## EXTRACTED TEXT:
════

I'm trying to solve the Hanoi problem using an iterative method. I try to do this by using two for nested loops, so as to repeat n - 1 steps in each loop, where n is the number of moves. I think I have well posed the problem by using two for, but I don't understand how to change the order of the towers at each pass. Can anyone help me with this task?
inizio is start, fine is end and supp is support
#include <stdlib.h>
#include <stdio.h>
void tower_Organizer(int *inizio, int *fine, int *supp);
void hanoi_Iter(int n, int inizio, int fine, int supp);
int main(void){
int n;
printf("%s\n" ,"inserisci un nuero positivo");
scanf("%d", &n);
hanoi_Iter(n, 1, 2, 3);
return 0;
}
void hanoi_Iter(int n, int inizio, int fine, int supp){
for(int i = 1 ; i <= n ; i++){
for(int j = 1 ; j <= i - 1 ; j++){
printf("%d -> %d\n", inizio, fine);
tower_Organizer(&inizio, &fine, &supp);
}
printf("%d -> %d\n", inizio, fine);
tower_Organizer(&inizio, &fine, &supp);
}
}
void tower_Organizer(int *inizio, int *fine, int *supp){
static int count = 1;
int c = count % 6;
switch( c ){
case 0:
*inizio = 1;
*fine = 2;
*supp = 3;
break;
case 1:
*inizio = 1;
*fine = 3;
*supp = 2;
break;
case 2:
*inizio = 2;
*fine = 3;
*supp = 1;
break;
case 3:
*inizio = 1;
*fine = 2;
*supp = 3;
break;
case 4:
*inizio = 3;
*fine = 1;
*supp = 2;
break;
case 5:
*inizio = 3;
*fine = 2;
*supp = 1;
break;
}
count++;
}
The number of moves is 2𝑛−1, so the nested loop you have cannot achieve that, as it will only produce 𝑛(𝑛+1)/2 moves.
The logic for which disc to move is also not as simple as a cycle of 6 distinct moves.
There are several ways to implement an iterative solution, some of which are explained on Wikipedia. However, the ones that are listed there, require that you maintain the state of each peg (pile), so you can perform checks on what constitutes a valid move.

════

## GIVEN RECORDS:
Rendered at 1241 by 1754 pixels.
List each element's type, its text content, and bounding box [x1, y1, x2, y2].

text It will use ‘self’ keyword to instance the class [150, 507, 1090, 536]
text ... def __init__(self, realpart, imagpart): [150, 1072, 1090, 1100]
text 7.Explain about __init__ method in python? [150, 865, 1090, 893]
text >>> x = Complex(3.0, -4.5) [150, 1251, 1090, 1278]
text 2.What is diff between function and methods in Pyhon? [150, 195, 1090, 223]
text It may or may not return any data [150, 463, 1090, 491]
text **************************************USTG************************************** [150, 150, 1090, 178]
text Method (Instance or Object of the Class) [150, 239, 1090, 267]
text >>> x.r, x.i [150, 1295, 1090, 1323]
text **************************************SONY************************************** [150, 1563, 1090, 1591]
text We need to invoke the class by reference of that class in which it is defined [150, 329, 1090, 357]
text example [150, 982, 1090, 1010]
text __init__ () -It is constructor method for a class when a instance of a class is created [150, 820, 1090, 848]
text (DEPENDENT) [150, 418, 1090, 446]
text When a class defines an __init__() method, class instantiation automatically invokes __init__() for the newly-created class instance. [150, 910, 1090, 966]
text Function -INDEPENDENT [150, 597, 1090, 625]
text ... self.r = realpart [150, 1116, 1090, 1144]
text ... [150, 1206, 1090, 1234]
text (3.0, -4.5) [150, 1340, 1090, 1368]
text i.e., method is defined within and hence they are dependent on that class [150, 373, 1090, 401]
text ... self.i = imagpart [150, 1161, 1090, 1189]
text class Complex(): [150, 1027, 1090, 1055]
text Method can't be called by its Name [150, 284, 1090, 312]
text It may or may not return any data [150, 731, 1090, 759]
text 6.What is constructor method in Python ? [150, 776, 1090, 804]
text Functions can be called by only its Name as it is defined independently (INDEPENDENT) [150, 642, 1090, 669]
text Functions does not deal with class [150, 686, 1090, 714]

════

Write what comes next in the Tower of Hanoi thread, starting right after its final sentence. The listing is separate material, apart from the Tower of Hanoi thread.

## RESULT OF THIS EXERCISE:
You can also look at the bit-pattern of the move's sequence number and derive from that which is the correct move.
Here is an implementation of that latter idea:
void hanoi(int n, int start, int end, int helper) {
// Create a converter for a pile index (0, 1 or 2) to the identifiers
// that are given as arguments:
int map[] = {start, end, helper};
// Perform as many iterations as there are moves to perform:
for (int last = 1<<n, i = 1; i < last; i++) {
// Use bit pattern of i to determine the source peg.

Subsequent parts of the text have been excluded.